The province announced the $500,000 scientific airshed study in Dec. 2014, and in its press release stated it expected to have a final report submitted by May 15, 2015.
“Conclusions from the study will be used to inform environmental assessment work as well as future permitting and regulatory decisions for LNG and other industrial proponents in the Prince Rupert airshed,” the press release stated.
More than a year later — after the deadline for the Pacific NorthWest LNG environmental assessment report to the Canadian Environmental Assessment Agency (CEAA) came and went — the results of the airshed study remain elusive.
“Where’s the report?” asked MLA Jennifer Rice in a letter to the Minister of Environment Mary Polak in Sept. 2015 and pressured the ministry again in question period on July 28.
“We haven’t been given any inclination, a reason or a rationale with the exception of getting a letter from the minister that they needed more time to consult with stakeholders,” Rice said. “It’s important because a lot of the information can feed into the environmental assessments of other projects. Had this report been released on time it could have fed into the Pacific NorthWest LNG project.”
As a result, the CEAA is still waiting for information from the province’s airshed study and the agency proposed a vague draft condition to the proponent regarding air quality stating that it should implement the best technology and management practices to control air emissions during all phases of the project to mitigate adverse environmental effects.
In the draft environmental report by Pacific NorthWest LNG in Feb. 2016, it stated that it is expected to take part in the provincial airshed study that will assess the impacts of emissions on vegetation, soils, surface water and human health — but what those impacts may be within the airshed have yet to be released.

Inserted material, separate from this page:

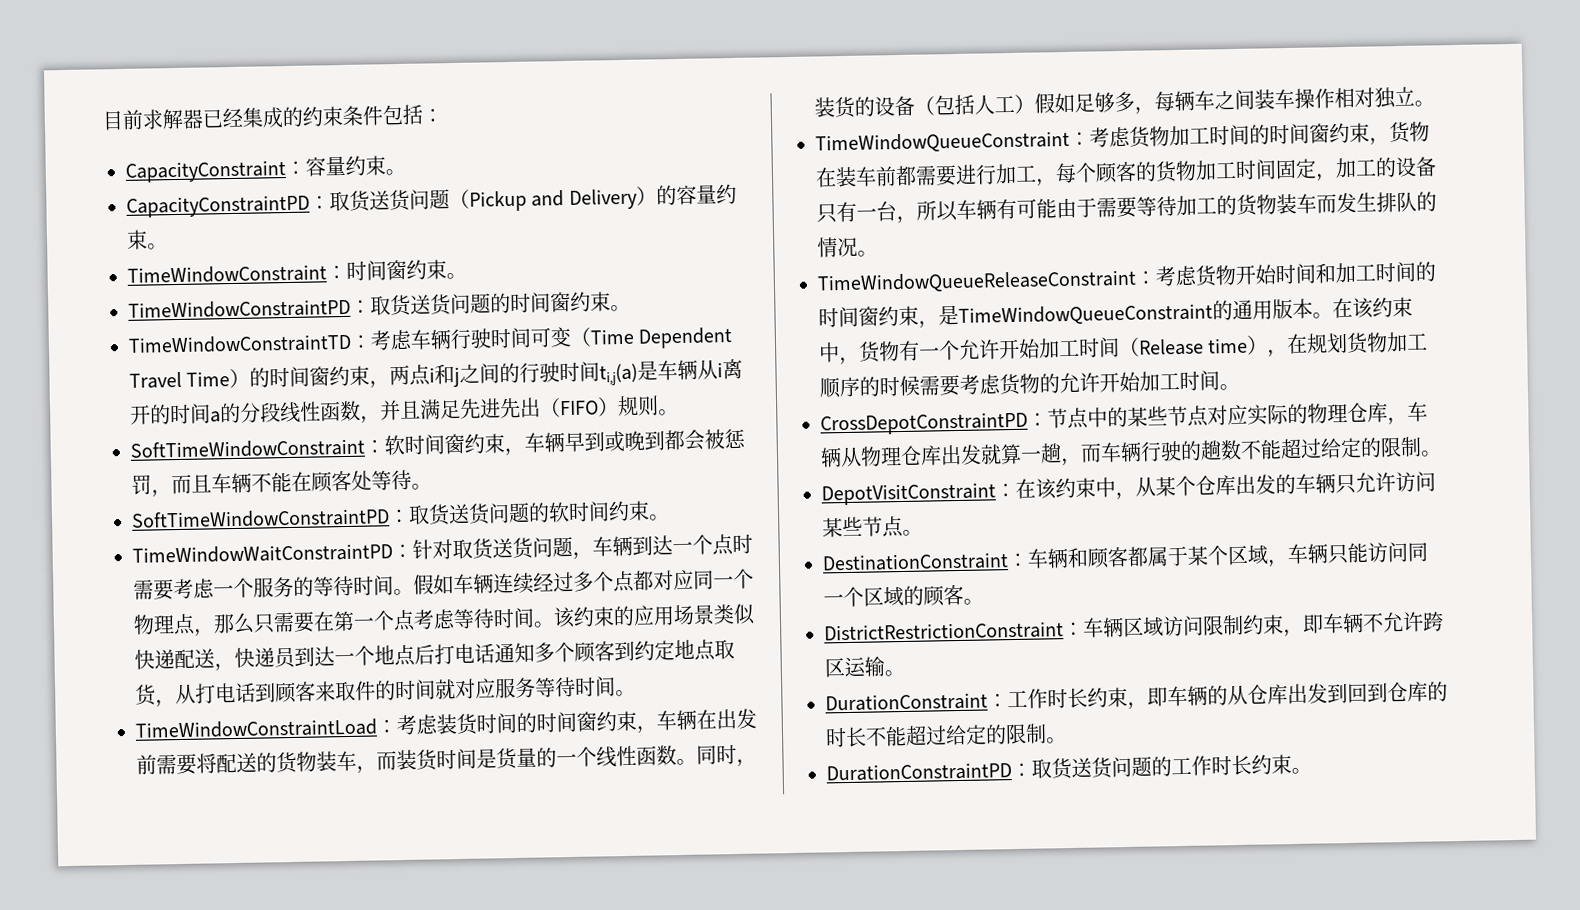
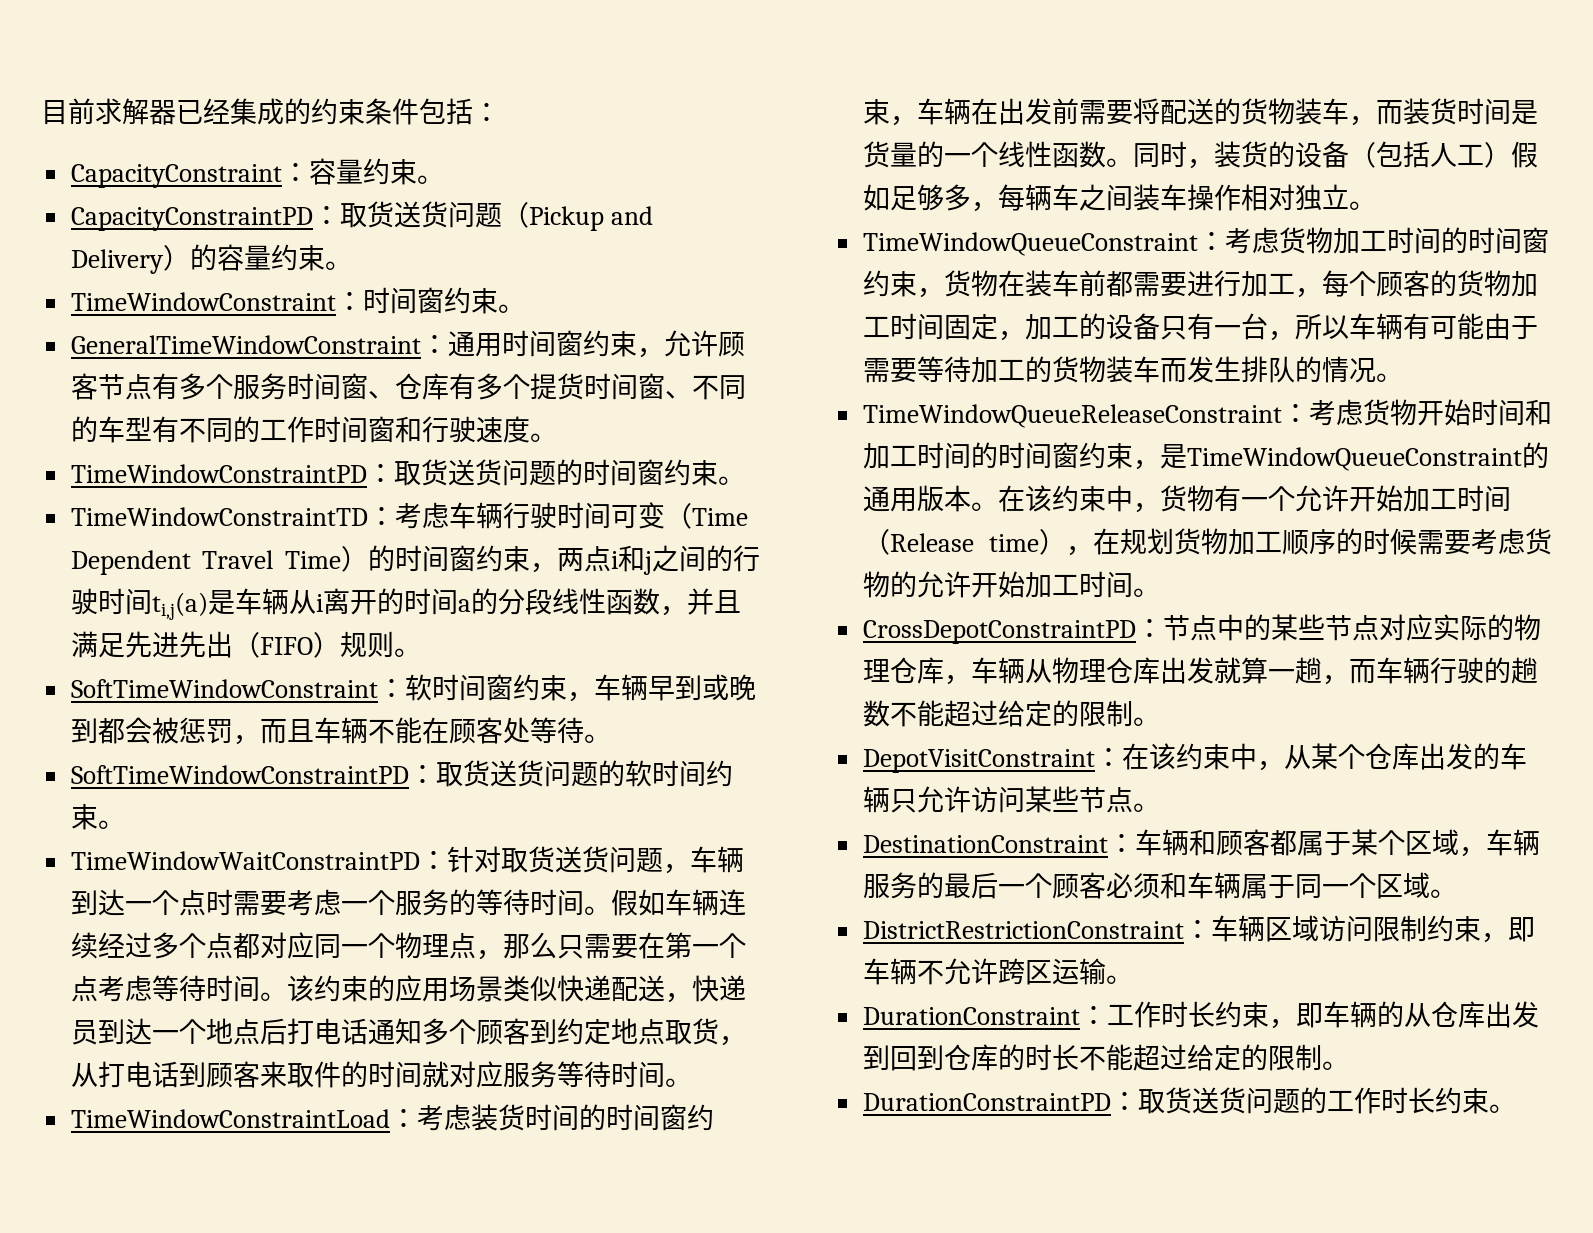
(467, 276) none -> [70,330,745,358] [70,373,746,400] [70,416,557,443] // GeneralTimeWindowConstraint：通用时间窗约束，允许顾客节点有多个服务时间窗、仓库有多个提货时间窗、不同的车型有不同的工作时间窗和行驶速度。
[1327,541,1409,565] 只能访问 -> [862,872,1295,899] 服务的最后一个顾客必须和车辆属于
[903,584,964,607] 的顾客 -> (1430, 885) none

To get some sense of what the airshed is like in Prince Rupert, Ken Shaw, a geography professor at Northwest Community College explained that the airshed has certain characteristics to it that explains how well the air mixes in the region.
“Most of the time we’re famous for rain. We have low pressure systems coming in so we have pretty good air exchange,” Shaw said. In the winter, usually around January when the city gets a cold spell, the airshed experiences an inversion, or a high pressure system.
“If you look at smoke coming out of a chimney, when there’s an inversion it’ll go up a certain way and then it’ll just flatten out. On a rainy Rupert day that goes up and it just leaves.”
The Ministry of the Environment gave an update on the airshed study. “Based on a review of the initial data it was determined further analysis was needed,” the ministry said in an email.
“The most recent draft of the study is undergoing review with stakeholders and First Nations and is expected to be publicly released this fall,” the ministry said.